In 1948 an alarming amount of DDT resistance was discovered among flies infesting southern California and scattered places in the Southern, Eastern, and Central States. By the end of the 1949 growing season, resistance to DDT had become prevalent among flies in most parts of the United States. A survey conducted in 1949 by the Illinois Natural History Survey showed that 87 percent of the farms in Illinois were infested with DDT-resistant flies. A survey in 1950 revealed the presence of DDT resistance in all populations of wild flies that were tested. The surveys gave evidence that the wild susceptible strains were becoming resistant to DDT over a period of 2 or 3 years.

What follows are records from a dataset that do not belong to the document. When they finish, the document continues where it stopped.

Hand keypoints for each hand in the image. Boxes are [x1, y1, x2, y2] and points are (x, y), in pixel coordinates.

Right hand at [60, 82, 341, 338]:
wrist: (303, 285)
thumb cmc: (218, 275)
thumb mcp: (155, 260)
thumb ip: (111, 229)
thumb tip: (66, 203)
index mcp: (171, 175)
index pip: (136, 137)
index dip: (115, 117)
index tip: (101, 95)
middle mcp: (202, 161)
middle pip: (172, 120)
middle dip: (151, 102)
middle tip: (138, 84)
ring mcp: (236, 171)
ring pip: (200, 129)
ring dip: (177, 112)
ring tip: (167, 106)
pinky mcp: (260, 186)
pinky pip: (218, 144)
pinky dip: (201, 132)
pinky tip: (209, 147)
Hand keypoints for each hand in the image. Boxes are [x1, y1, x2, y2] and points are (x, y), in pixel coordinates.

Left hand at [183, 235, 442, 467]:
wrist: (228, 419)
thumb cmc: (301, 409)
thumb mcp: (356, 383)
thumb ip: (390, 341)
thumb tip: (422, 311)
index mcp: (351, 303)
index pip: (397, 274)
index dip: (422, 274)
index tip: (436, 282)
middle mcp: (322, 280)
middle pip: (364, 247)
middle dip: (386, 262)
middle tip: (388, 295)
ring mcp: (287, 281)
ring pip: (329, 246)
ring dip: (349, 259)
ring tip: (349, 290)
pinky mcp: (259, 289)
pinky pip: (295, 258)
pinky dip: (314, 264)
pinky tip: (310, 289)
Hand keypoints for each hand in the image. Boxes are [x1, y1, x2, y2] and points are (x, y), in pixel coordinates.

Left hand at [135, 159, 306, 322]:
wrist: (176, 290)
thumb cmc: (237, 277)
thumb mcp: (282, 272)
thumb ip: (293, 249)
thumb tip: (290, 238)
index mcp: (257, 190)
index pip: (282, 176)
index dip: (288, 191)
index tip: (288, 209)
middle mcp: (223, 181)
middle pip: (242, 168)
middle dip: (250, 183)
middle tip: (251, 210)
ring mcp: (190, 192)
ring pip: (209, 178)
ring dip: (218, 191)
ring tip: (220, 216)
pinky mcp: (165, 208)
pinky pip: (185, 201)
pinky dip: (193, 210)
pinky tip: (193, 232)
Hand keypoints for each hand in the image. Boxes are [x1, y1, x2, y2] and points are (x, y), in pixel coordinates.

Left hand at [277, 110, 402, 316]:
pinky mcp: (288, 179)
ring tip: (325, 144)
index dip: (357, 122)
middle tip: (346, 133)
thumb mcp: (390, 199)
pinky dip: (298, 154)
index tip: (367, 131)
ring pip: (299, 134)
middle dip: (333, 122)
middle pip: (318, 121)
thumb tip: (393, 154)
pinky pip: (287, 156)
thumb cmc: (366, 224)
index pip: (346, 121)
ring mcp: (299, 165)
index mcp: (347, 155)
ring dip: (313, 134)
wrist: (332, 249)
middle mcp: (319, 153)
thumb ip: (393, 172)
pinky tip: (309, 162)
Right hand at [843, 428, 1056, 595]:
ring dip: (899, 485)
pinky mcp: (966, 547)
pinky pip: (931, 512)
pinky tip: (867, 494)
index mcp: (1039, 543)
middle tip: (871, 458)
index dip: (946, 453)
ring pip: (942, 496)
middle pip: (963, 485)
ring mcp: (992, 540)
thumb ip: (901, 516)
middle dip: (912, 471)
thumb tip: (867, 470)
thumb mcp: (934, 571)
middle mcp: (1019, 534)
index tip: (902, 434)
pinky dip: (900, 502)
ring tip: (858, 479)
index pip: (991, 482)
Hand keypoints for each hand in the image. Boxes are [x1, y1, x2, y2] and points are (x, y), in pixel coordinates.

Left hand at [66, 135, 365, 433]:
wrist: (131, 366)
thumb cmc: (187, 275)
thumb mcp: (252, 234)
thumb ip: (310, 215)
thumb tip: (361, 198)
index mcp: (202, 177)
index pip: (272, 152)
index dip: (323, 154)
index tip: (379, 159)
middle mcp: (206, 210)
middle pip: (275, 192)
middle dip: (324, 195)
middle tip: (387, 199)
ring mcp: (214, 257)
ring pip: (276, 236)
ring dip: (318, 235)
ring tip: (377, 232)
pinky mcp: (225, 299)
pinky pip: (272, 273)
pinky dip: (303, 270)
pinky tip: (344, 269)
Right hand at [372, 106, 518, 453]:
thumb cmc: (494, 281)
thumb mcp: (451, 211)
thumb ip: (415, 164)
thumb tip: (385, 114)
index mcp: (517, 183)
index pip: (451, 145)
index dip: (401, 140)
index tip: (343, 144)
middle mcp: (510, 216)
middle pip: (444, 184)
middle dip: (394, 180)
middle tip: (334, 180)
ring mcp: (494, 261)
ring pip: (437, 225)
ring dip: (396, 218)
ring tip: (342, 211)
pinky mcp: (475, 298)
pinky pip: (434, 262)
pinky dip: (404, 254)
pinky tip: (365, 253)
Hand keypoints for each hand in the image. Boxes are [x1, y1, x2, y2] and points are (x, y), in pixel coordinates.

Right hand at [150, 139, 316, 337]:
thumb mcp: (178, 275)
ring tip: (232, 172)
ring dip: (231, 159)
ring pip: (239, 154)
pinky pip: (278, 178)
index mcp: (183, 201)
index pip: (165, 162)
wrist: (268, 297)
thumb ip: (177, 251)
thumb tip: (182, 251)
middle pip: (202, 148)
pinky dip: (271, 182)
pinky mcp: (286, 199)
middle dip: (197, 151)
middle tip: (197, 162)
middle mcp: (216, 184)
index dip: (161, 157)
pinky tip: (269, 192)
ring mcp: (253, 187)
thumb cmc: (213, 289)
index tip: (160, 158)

The actual trends in development of DDT-resistant strains on two Illinois farms from 1945 to 1950 are shown in table 1. The 1950 levels of DDT resistance for the farms are significantly higher than the 1948 or 1949 levels, even in the absence of applications of DDT. Investigators in California observed the same phenomenon after the use of DDT for fly control had been discontinued for 2 years.

Several investigators have attempted since 1947 to produce DDT-resistant flies by exposing successive generations of susceptible flies to DDT in the laboratory. Richard Fay and his associates of the Public Health Service exposed adult flies in partially treated stock cages to produce a strain of a rather low order of resistance in 45 generations of adults. Starting in 1946, W. V. King and the staff of the laboratory in Orlando, Fla., produced a strain of flies highly resistant to DDT by exposing 55 generations of adults to sprays of DDT solutions. At the Illinois Natural History Survey laboratory, George C. Decker and I got spectacular results by exposing both larvae and adults to DDT. We contaminated the larval media and treated the adult stock cages with near-lethal dosages of DDT solutions. In that way we could select strains highly resistant to DDT in 9 to 18 generations from the standard laboratory strain. We attempted to simulate field conditions in which barn surfaces and manure piles are treated with insecticides.

As to the nature of the trend in the acquisition of DDT resistance by the standard laboratory strain when both larvae and adults were selected by DDT treatment, it appears that the process of segregation or the initial establishment of resistance to DDT is slow, but, when resistance is once established, its intensification is rapid and proceeds to a maximum level, which is reached when the DDT found in the environment no longer acts as a selective agent.

RESEARCH RESULTS that I reported in December 1949 revealed the development of strains of flies resistant to dieldrin, chlordane, lindane, toxaphene, methoxychlor, pyrethrins, paraoxon, and a mixture of all the effective chlorinated hydrocarbons. Since that report, all of the resistant laboratory strains except the paraoxon and pyrethrins strains have reached a maximum resistance point or have risen as high as is selectively possible by the method I used. A strain that showed a threefold increase in tolerance for dieldrin in November 1949 had risen to a 2,000-fold tolerance by July 1950. The dosages needed to kill individuals of these strains far exceed those which could be applied in the control of field populations of house flies.

Three kinds of trends characterized increased tolerance or resistance in experiments in 1948 and 1949.

The DDT type of acquisition trend, in which a susceptible fly strain slowly developed characters that permitted a more rapid selection in succeeding generations, was characteristic of dieldrin, methoxychlor, and chlordane, as well as DDT.